Pokolenie Z wybiera cyfrowy detoks. Powrót do telefonów z klapką
Coraz więcej przedstawicieli generacji Z decyduje się na cyfrowy detoks, rezygnując ze smartfonów czy ograniczając dostęp do powiadomień. Młodzi ludzie dostrzegają negatywny wpływ nieustannego korzystania z urządzeń na swoje zdrowie psychiczne i szukają sposobów na powrót do życia offline, wybierając prostsze formy komunikacji oraz tradycyjne rozrywki.

Coraz więcej osób z generacji Z, czyli urodzonych po 1997 roku, świadomie rezygnuje ze smartfonów na rzecz starych telefonów z klapką, chcąc zrobić cyfrowy detoks.
Pokolenie Z dba o swoje zdrowie psychiczne
Młodzi ludzie chcą oderwać się od sieci i zacząć żyć offline. Kupują aparaty cyfrowe, używają urządzeń MP3 do słuchania muzyki przez słuchawki na kablu, a wszystko to po to, by oderwać się od natłoku powiadomień i scrollowania, które ich wypalają. Swoimi odczuciami dzielą się na TikToku, gdzie opowiadają o tym, jak zmieniło się ich życie, kiedy odstawili najnowszą technologię na bok i skupili się na życiu tu i teraz.
W dobie ciągłych dopaminowych wiadomości, dźgających nasze mózgi i nieustannie nas dekoncentrujących, niektórzy chcą się od tego uwolnić, aby móc nabrać dystansu i spokoju. Badania pokazują, że aby wrócić do pełnej koncentracji po jednym powiadomieniu, które wytrąci nas ze skupienia, potrzeba aż 23 minut. Tymczasem ile takich świergolących wiadomości otrzymujemy dzień w dzień?
Huffpost przybliża historię Madeline, 21-letniej studentki i influencerki, która codziennie przez określone godziny jest niedostępna online - ma w swoim smartfonie włączony tryb "Nie przeszkadzać". Dzięki temu "chroni swój spokój" i może żyć chwilą.
- Ciągle dostaję powiadomienia z TikToka i Instagrama o nowych polubieniach, komentarzach i obserwujących.
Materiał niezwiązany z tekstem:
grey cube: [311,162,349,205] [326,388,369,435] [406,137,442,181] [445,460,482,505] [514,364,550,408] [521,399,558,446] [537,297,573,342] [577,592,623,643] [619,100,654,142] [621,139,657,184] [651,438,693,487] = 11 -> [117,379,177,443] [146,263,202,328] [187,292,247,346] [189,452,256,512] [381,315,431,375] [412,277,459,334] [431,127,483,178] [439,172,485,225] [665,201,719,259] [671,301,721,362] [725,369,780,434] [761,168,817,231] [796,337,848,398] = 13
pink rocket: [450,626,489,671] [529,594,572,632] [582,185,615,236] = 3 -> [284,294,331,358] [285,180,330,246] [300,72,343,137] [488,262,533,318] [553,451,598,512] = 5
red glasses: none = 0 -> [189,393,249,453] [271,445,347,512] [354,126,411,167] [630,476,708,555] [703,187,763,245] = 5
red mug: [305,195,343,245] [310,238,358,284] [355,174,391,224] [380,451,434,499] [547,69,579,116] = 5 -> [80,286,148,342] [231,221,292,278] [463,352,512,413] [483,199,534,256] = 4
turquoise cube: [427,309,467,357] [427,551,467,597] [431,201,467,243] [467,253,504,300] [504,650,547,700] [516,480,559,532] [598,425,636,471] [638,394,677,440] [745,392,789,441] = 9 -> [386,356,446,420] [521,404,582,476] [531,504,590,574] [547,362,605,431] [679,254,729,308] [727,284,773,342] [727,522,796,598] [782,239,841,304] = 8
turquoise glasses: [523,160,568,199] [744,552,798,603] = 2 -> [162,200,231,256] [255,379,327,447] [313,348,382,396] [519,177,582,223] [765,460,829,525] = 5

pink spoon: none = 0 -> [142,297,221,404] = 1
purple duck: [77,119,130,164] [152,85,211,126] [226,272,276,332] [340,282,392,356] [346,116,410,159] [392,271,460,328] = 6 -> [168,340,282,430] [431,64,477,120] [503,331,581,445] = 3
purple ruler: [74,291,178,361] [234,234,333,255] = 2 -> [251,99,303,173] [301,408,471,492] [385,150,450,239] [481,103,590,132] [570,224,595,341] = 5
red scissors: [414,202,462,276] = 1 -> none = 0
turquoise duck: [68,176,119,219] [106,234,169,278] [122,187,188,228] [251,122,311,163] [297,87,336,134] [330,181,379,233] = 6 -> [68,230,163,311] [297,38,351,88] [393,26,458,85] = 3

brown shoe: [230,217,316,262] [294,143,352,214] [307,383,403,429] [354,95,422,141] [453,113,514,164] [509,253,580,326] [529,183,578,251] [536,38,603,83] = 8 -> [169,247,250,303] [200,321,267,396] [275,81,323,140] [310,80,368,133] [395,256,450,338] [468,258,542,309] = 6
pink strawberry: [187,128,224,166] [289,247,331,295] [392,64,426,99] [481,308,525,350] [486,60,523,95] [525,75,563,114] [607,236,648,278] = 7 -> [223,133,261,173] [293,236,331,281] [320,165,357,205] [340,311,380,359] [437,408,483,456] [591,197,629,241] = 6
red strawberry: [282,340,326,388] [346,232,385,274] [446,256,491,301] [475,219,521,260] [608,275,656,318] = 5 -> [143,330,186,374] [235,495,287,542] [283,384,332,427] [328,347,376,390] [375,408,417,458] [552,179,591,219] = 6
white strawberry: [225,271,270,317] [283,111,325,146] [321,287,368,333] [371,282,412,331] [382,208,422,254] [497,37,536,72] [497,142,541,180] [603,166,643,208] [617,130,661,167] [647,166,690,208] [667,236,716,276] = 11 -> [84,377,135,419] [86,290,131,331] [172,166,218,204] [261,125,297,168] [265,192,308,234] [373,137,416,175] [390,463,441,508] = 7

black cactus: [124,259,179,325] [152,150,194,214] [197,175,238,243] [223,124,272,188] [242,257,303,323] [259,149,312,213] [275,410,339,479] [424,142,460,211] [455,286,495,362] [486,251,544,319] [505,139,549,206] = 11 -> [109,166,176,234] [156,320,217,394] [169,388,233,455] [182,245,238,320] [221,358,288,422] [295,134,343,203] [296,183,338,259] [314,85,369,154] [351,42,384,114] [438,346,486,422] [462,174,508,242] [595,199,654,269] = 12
Chociaż uwielbiam ten aspekt posiadania platformy i bycia w kontakcie z innymi, czasami bywa to naprawdę stresujące i rozpraszające - powiedziała.
To nie tylko rezygnacja z social mediów. To zmiana stylu życia
Niektórzy z generacji Z idą o krok dalej - skupiają się na swoim wnętrzu, czytają książki, piszą dzienniki, spędzają czas na świeżym powietrzu i uczą się życia bez niepotrzebnej technologii, która wywołuje u nich niepokój.

Czujesz wibracje, których nie ma?
Według badania Pew Research Center z 2024 roku prawie połowa dzisiejszych nastolatków twierdzi, że jest online "prawie bez przerwy". Dziesięć lat temu na taką odpowiedź wskazało zaledwie 24 proc. młodzieży. Niektórzy są do tego stopnia uzależnieni od telefonu, że czują niewidzialne wibracje. Zjawisko to zostało nawet nazwane: syndrom fantomowych wibracji (HPVS) (ang. Human Phantom Vibration Syndrome) i sugeruje, że jesteśmy przebodźcowani ciągłym używaniem smartfona i nadmiarem powiadomień.
Jak włączyć tryb "Nie przeszkadzać"?
Na urządzeniu z systemem Android wystarczy przesunąć palcem w dół dwa razy, aby rozwinął się cały panel zarządzania, a następnie wyszukać odpowiednią funkcję. Można to również włączyć z poziomu ustawień, wyszukując tam frazę "Nie przeszkadzać".

Użytkownicy iPhone'ów muszą wejść do ustawień i wyszukać tryb "Nie przeszkadzać".
Większość smartfonów oferuje możliwość ustawienia poszczególnych godzin, w jakich tryb "Nie przeszkadzać" ma się automatycznie włączyć. Można również zaznaczyć, które osoby będą mogły się z nami komunikować przez połączenia lub SMS-y, a także jakie aplikacje mogą wysyłać powiadomienia - choć, wiadomo, najlepiej, żeby żadne.